Concept	What We Built	Key Idea
Count-based embeddings	`build_term_document_matrix`, `build_cooccurrence_matrix`, `compute_tfidf`	Words that co-occur in similar contexts have similar meanings (distributional hypothesis)
Cosine similarity	`cosine_similarity`, `most_similar`, `word_analogy`	Normalize dot product by vector lengths to measure similarity regardless of frequency
Word2Vec (SGNS)	`SimpleWord2Vec` class with gradient updates	Learn short dense vectors by predicting context words; negative sampling makes training efficient
PCA visualization	`pca_2d`, `visualize_embeddings`	Project to 2D via eigendecomposition of the covariance matrix
Evaluation	`evaluate_similarity` (Spearman), `evaluate_analogies` (accuracy)	Intrinsic evaluation compares model outputs to human judgments

Key takeaways:

Sparse count-based vectors (dimension \(|V|\)) capture distributional information but are high-dimensional.

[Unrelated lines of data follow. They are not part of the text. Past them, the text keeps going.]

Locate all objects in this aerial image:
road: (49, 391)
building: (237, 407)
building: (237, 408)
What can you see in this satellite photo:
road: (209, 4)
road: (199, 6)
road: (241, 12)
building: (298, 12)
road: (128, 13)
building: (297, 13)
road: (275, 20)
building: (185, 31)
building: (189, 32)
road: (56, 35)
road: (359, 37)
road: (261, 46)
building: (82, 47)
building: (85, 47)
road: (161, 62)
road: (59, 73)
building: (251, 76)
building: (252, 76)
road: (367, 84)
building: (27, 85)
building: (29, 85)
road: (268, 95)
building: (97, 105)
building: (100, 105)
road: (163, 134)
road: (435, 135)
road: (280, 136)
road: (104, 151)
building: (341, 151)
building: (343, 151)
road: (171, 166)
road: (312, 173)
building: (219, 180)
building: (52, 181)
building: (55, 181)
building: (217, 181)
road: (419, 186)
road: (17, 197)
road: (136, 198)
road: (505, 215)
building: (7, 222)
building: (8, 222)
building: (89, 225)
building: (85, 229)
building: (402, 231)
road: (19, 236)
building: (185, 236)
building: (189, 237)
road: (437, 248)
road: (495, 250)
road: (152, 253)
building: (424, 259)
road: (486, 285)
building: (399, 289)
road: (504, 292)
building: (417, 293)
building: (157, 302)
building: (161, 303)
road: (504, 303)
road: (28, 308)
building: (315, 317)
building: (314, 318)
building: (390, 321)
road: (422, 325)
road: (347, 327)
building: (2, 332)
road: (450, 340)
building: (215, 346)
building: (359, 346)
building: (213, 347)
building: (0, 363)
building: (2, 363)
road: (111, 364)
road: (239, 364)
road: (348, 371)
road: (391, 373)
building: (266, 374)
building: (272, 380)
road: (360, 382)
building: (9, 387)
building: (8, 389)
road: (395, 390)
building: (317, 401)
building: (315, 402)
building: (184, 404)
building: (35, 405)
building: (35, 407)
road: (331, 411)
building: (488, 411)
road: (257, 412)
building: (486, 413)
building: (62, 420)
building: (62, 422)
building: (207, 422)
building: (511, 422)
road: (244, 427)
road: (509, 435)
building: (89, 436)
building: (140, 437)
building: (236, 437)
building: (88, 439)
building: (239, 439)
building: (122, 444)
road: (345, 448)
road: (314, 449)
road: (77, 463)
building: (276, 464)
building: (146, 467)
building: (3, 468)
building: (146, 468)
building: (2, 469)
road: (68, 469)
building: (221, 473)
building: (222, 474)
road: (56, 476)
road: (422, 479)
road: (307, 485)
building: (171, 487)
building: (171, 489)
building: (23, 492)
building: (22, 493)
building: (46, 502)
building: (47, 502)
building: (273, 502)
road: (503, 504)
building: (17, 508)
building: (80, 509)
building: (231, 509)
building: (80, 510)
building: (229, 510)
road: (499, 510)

Dense embeddings (50–300 dimensions) from Word2Vec capture richer semantic properties including analogical structure.
Cosine similarity is the standard metric for comparing word vectors because it is invariant to vector magnitude.
The skip-gram negative sampling loss and its gradients (SLP Eq. 5.21–5.27) provide a clean, efficient training procedure.
Intrinsic evaluation (similarity correlation, analogy accuracy) gives fast feedback; extrinsic evaluation on downstream tasks is the ultimate measure.